_THE PROBLEM_. Lay out every line of the items below as a Markdown table with the columns Row and Line, giving each line a row number and skipping blank lines. Leave the pictures out of your answer.

_Extracted data entries_.
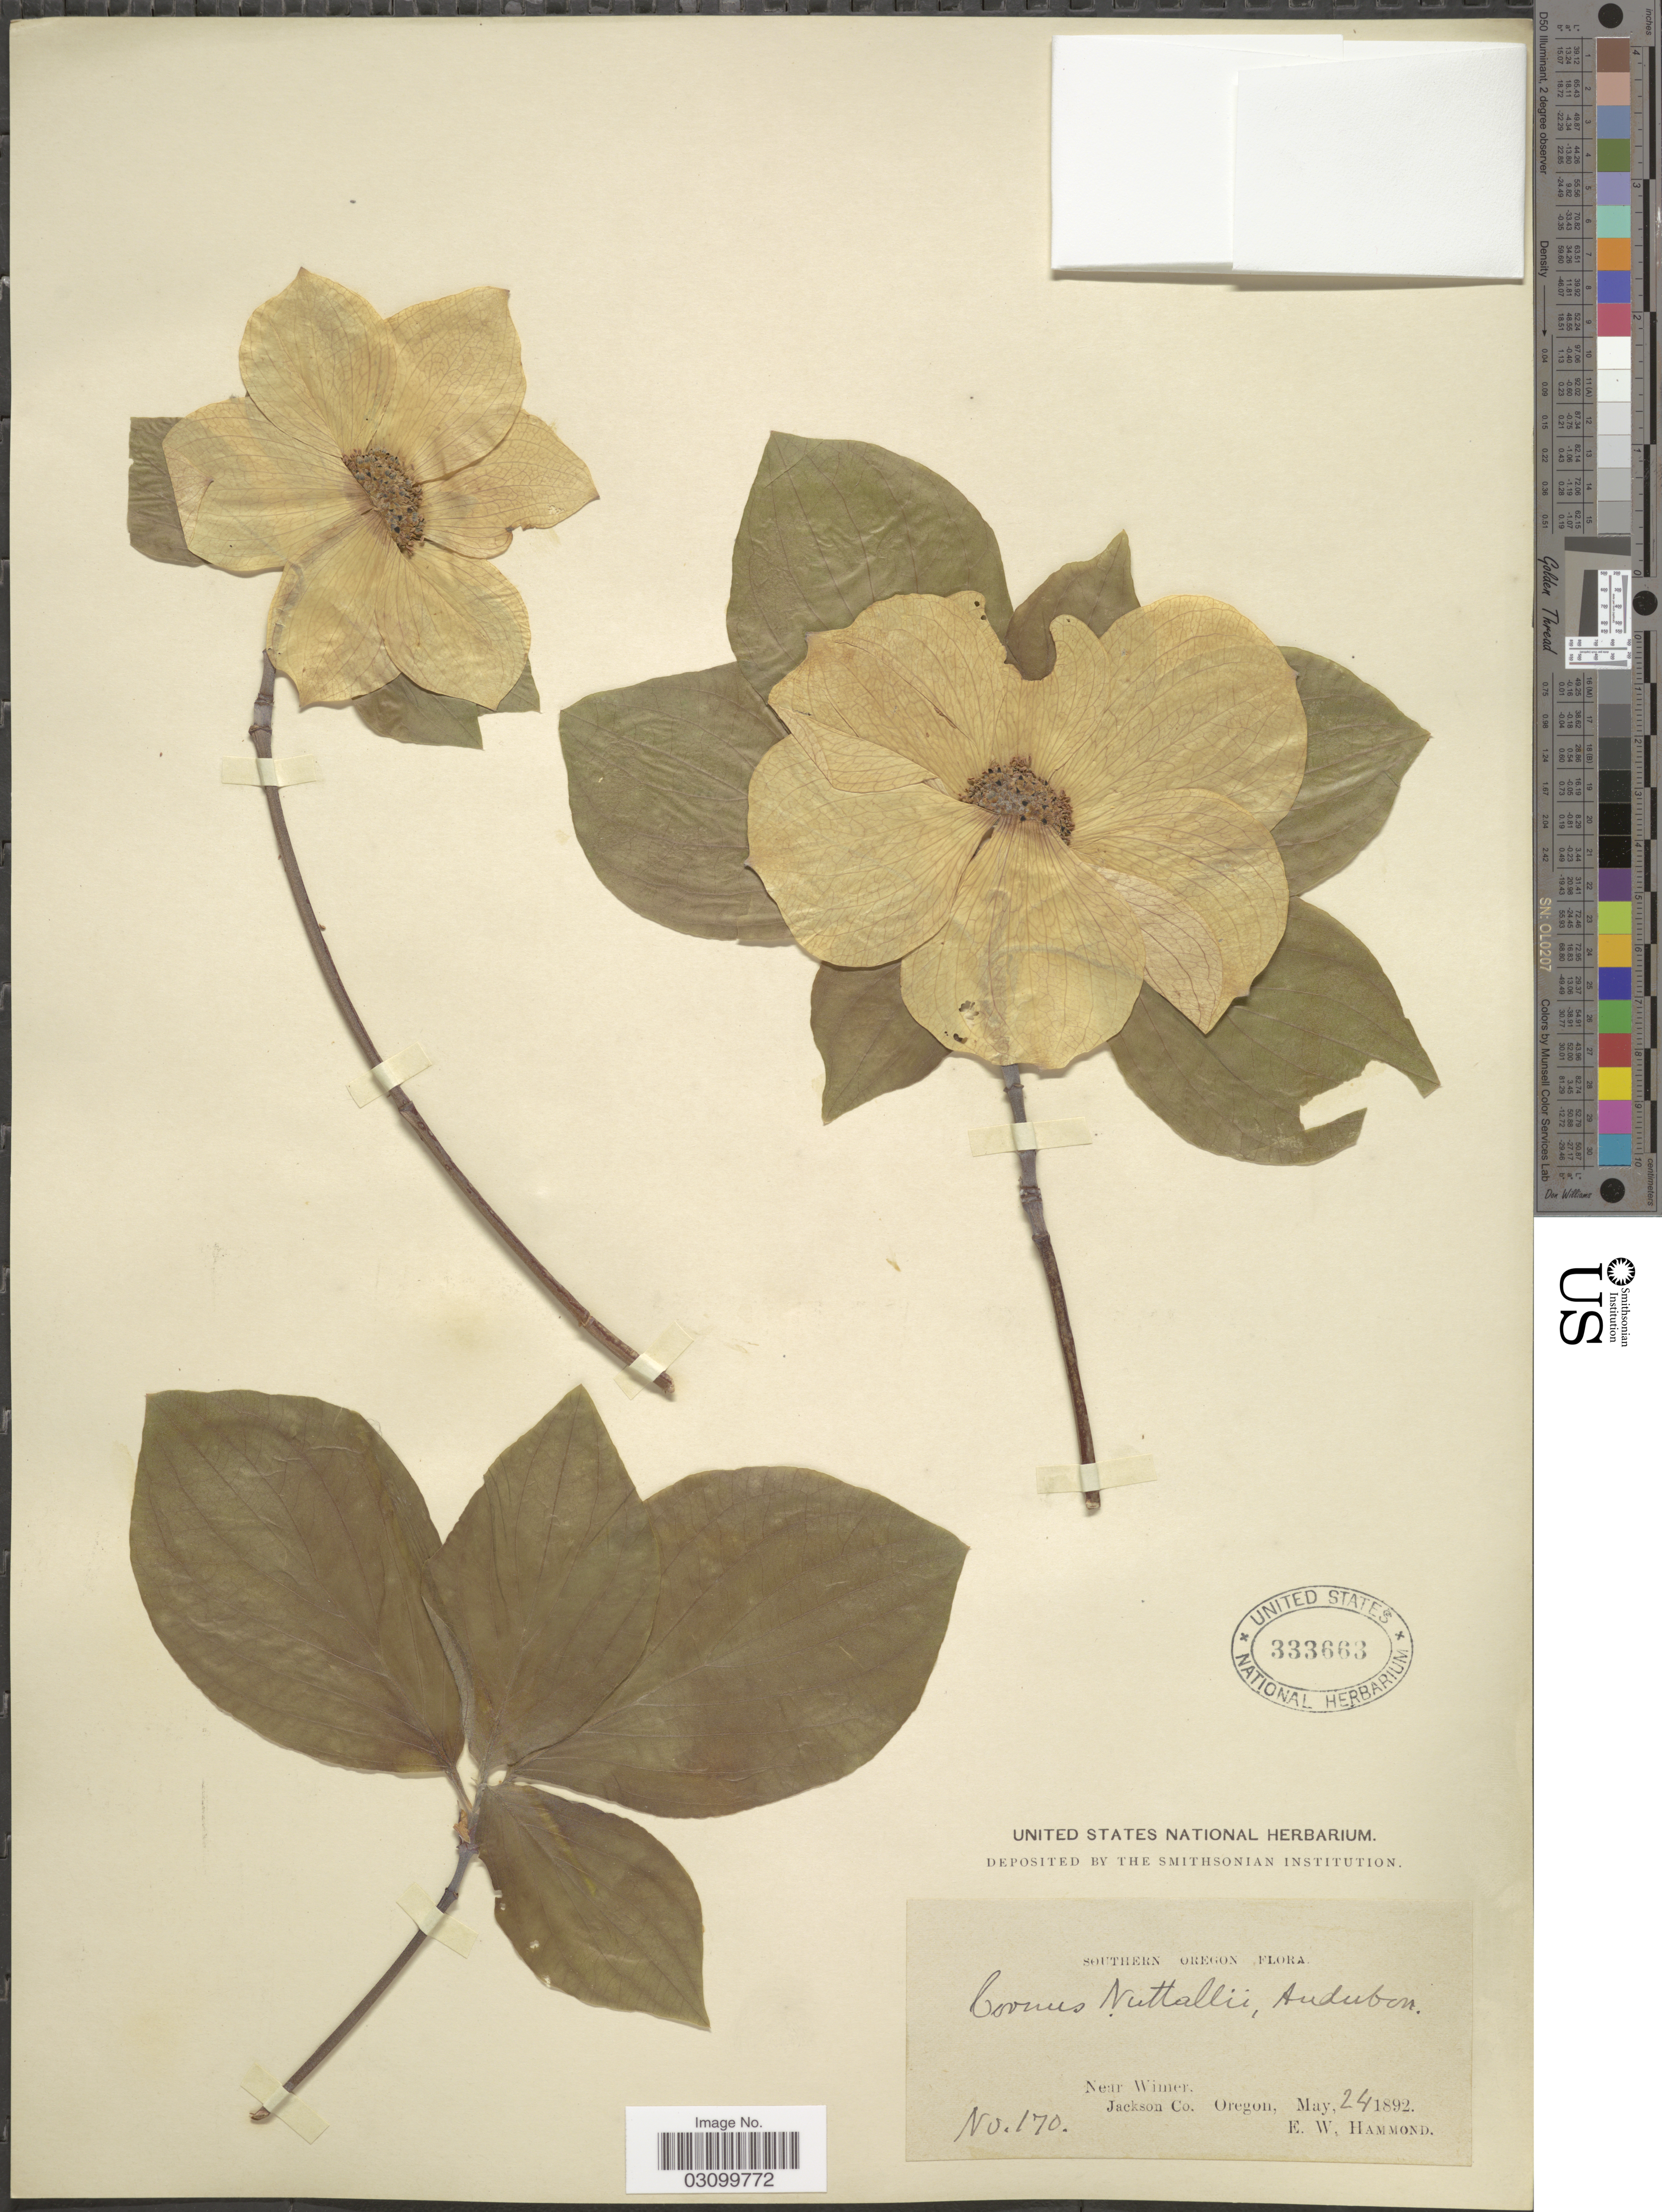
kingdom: Plantae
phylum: Tracheophyta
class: Magnoliopsida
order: Cornales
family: Cornaceae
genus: Cornus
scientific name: Cornus nuttallii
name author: Audubon ex Torr. & A. Gray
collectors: E. Hammond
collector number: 170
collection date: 1892-05-24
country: United States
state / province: Oregon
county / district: Jackson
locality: Southern Oregon. Near Wimer. Jackson Co.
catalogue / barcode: US 333663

_TASK SOLUTION_.
| Row | Line |
|---|---|
| 1 | kingdom: Plantae |
| 2 | phylum: Tracheophyta |
| 3 | class: Magnoliopsida |
| 4 | order: Cornales |
| 5 | family: Cornaceae |
| 6 | genus: Cornus |
| 7 | scientific name: Cornus nuttallii |
| 8 | name author: Audubon ex Torr. & A. Gray |
| 9 | collectors: E. Hammond |
| 10 | collector number: 170 |
| 11 | collection date: 1892-05-24 |
| 12 | country: United States |
| 13 | state / province: Oregon |
| 14 | county / district: Jackson |
| 15 | locality: Southern Oregon. Near Wimer. Jackson Co. |
| 16 | catalogue / barcode: US 333663 |